Tuesday, October 31, 2006

October 2006 (2)

I finished a good run at the Margaret Green Foundation Trust on Thursday knowing that I had all but done myself out of a job. The staff there are all much more confident around the horses now especially the big ones like Tyson, Cassie, Barney and Cinnamon. Much of the groundwork has become instinctive to them and the horses are enjoying the consistency. There is also a greater acceptance that "playing" with the horses is really very worthwhile work. It was good to hear that Squirrel and Cinnamon are being worked regularly in preparation for them finding new homes. From now on I will only be going there to work with particularly difficult cases.

On Thursday night I went to a talk by Sally Fear, a superb photographer and supporter of the New Forest and the work of the Commoners. Her book and film "The New Forest Drift" provide a real insight into the workings of the Forest and the issues faced by the Commoners. She points out that 10% of the Commoners own 80% of the ponies on the Forest and without these commoning families the Forest just would not work. It is true that it is the same faces that turn up whenever there is hard work to do on the Forest; managing the drifting of the ponies; the running of the sales yard and manning various stands at public events. If the animals were taken off the Forest it would be an ecological disaster and the Forest would be overgrown and almost impenetrable within a few years. Sally's book is a must for anyone who loves the Forest or owns a Forest-bred New Forest pony.

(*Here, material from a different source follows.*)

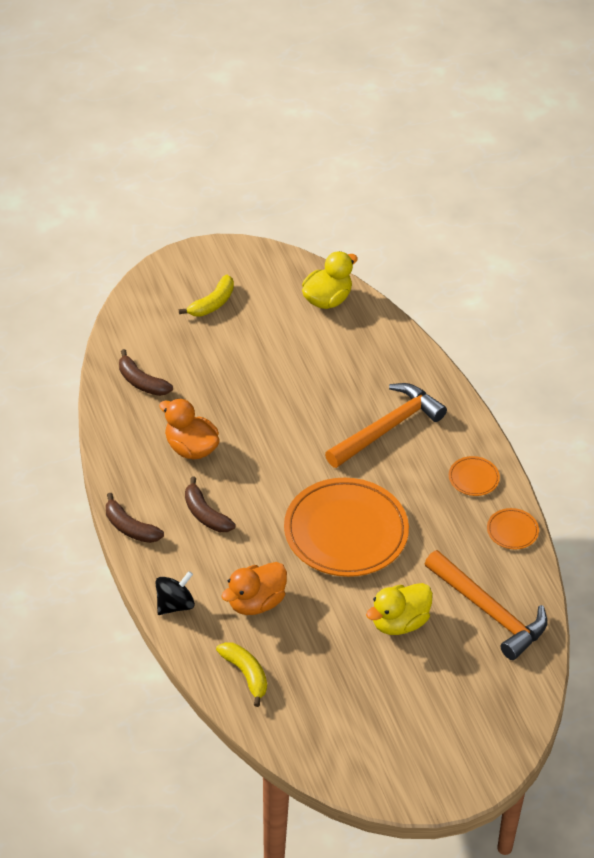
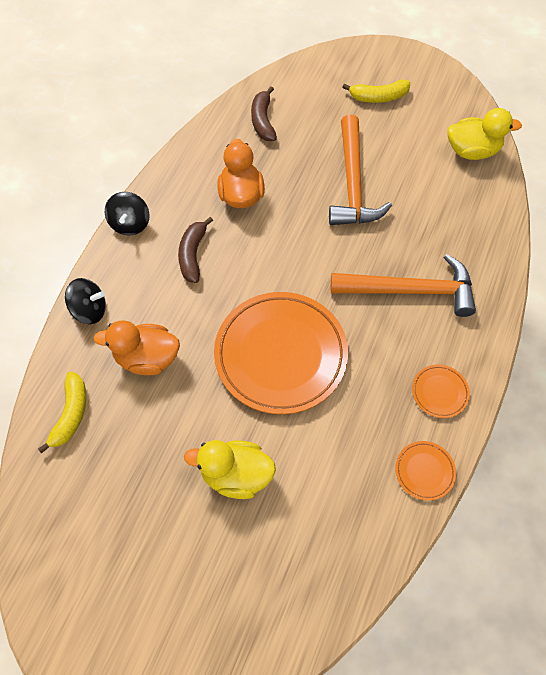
camera: 45 degrees right, 15 degrees up
brown banana [106,493,164,543] -> black spinning top [105,192,150,236]
orange hammer [425,550,547,660] -> orange hammer moved to [329,115,392,225]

The last week of October seems to be developing a theme. All three of the ponies that I met at the beginning of the week have been trained using natural horsemanship methods - including Intelligent Horsemanship and modified Parelli, most of which had been gleaned from books. Accordingly my work was simply to tighten up their groundwork with suggestions aimed at achieving better clarity and responsiveness. For example, it is so important to establish a neutral position at the withers before asking a horse to move his hindquarters away from you otherwise he may start to move as soon as you walk down his side. This can result in a horse that moves away from you when you want to mount. It must be excellent news for horses if this sort of horsemanship is becoming more widely used - although in each case the owners felt somewhat isolated within their own livery yards. One of these ponies was Flash, who used to be at the Margaret Green Foundation Trust, this delightful little pony is now so confident and came over to be caught. He had been frightened opf his rug but by the end of the session he was happily accepting it.